Machinalement, il releva le pan de la chasuble pontificale, que les tremblements agitant le souverain pontife faisaient glisser d'une façon très peu télégénique. Et pour masquer ce geste, il sourit à la caméra. Ses yeux bleus, ses cheveux blancs, passaient admirablement bien à l'écran. Il redressa la taille : la caméra était braquée sur lui.
L'Église était éternelle.
Perdu dans la foule, un jeune homme regardait d'un œil moqueur le spectacle des fastes de l'Église. Sa chevelure bouclée brillait au soleil, et sa veste de paysan des Abruzzes ne détonnait pas : des délégations catholiques du monde entier, en costume folklorique, coloraient la place Saint-Pierre de taches vives.
Ses mains n'étaient pas libres : plaquées contre sa poitrine, elles serraient une sacoche de cuir rebondie.
Nil la lui avait confiée la veille.
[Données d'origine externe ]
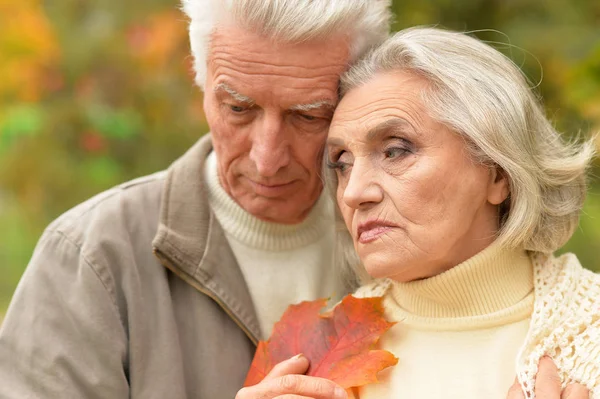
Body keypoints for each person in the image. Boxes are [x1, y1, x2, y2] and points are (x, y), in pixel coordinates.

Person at [0, 2, 392, 398]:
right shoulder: (90, 257)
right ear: (200, 78)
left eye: (308, 116)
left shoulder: (412, 239)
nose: (267, 159)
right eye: (238, 108)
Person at [325, 26, 598, 398]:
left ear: (498, 172)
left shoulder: (589, 335)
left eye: (394, 151)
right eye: (341, 162)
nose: (354, 191)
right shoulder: (316, 352)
Il était inquiet : au village, où tout étranger était immédiatement repéré, on avait vu passer un homme qui avait posé des questions. Certainement pas un montagnard, pas même un Italien : trop de muscles, pas assez de bedaine, et le coup d'œil des villageois était infaillible. Les choses étant ce qu'elles sont dans un village des Abruzzes, Beppo avait capté la rumeur qui n'avait pas tardé à parvenir jusqu'à lui. Il en avait parlé à Nil, qui avait senti se réveiller ses angoisses.
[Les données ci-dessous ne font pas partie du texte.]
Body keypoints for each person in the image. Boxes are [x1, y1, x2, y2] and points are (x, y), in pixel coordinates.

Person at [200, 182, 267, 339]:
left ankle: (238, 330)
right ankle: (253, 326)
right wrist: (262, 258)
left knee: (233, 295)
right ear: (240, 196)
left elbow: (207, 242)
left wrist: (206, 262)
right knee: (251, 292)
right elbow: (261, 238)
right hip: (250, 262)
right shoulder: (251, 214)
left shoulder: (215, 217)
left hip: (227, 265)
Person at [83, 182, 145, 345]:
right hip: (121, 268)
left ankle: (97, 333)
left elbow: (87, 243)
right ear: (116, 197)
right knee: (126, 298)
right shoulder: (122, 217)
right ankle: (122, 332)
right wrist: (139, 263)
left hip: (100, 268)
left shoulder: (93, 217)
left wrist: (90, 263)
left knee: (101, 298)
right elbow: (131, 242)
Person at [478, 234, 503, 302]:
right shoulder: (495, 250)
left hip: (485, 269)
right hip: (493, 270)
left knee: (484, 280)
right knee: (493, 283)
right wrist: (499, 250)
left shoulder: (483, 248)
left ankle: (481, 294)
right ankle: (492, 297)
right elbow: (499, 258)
Serait-il possible qu'ils le cherchent, même ici ?
Dès le lendemain, il avait confié sa sacoche à Beppo. Elle contenait le résultat d'années de recherche. Surtout, elle renfermait la copie qu'il avait effectuée de l'épître. De mémoire, certes, mais il savait qu'elle était fidèle au texte qu'il avait eu brièvement en main dans le fonds secret du Vatican.
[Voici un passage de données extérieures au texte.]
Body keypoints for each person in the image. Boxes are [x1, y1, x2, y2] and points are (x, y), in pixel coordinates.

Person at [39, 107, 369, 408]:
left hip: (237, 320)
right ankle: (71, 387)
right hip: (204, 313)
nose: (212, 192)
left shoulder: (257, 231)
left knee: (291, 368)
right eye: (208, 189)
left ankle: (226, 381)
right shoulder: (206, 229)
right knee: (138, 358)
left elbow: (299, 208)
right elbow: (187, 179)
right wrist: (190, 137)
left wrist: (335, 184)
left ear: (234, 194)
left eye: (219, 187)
Sa vie n'avait pas d'importance, sa vie ne lui appartenait plus. Comme le treizième apôtre, comme beaucoup d'autres, il mourrait peut-être pour avoir préféré Jésus au Christ-Dieu. Il le savait, et d'avance l'acceptait dans une grande paix.
Il n'avait qu'un seul regret, un péché contre l'Esprit qu'il ne pourrait confesser à aucun prêtre : quand même, il aurait bien voulu voir le véritable tombeau de Jésus, dans le désert. Il savait que ce désir n'était qu'une illusion pernicieuse, mais il ne parvenait pas à l'éteindre en lui. Fouiller l'immense étendue sableuse entre Israël et la mer Rouge. Retrouver le tumulus, perdu au milieu d'une nécropole essénienne abandonnée et ignorée de tous. Aller là où le treizième apôtre avait expressément voulu que personne n'aille. Y songer était déjà un péché : le silence n'avait pas accompli en lui son œuvre purificatrice. Il lutterait, pied à pied, pour éliminer de son esprit cette pensée qui l'écartait de la présence de Jésus, rencontré chaque jour dans la prière.
Entre des ossements et la réalité, il n'y avait pas à hésiter.
Mais il fallait être prudent. Beppo irait, seul, à Rome, et confierait la sacoche à un oncle en qui il avait toute confiance.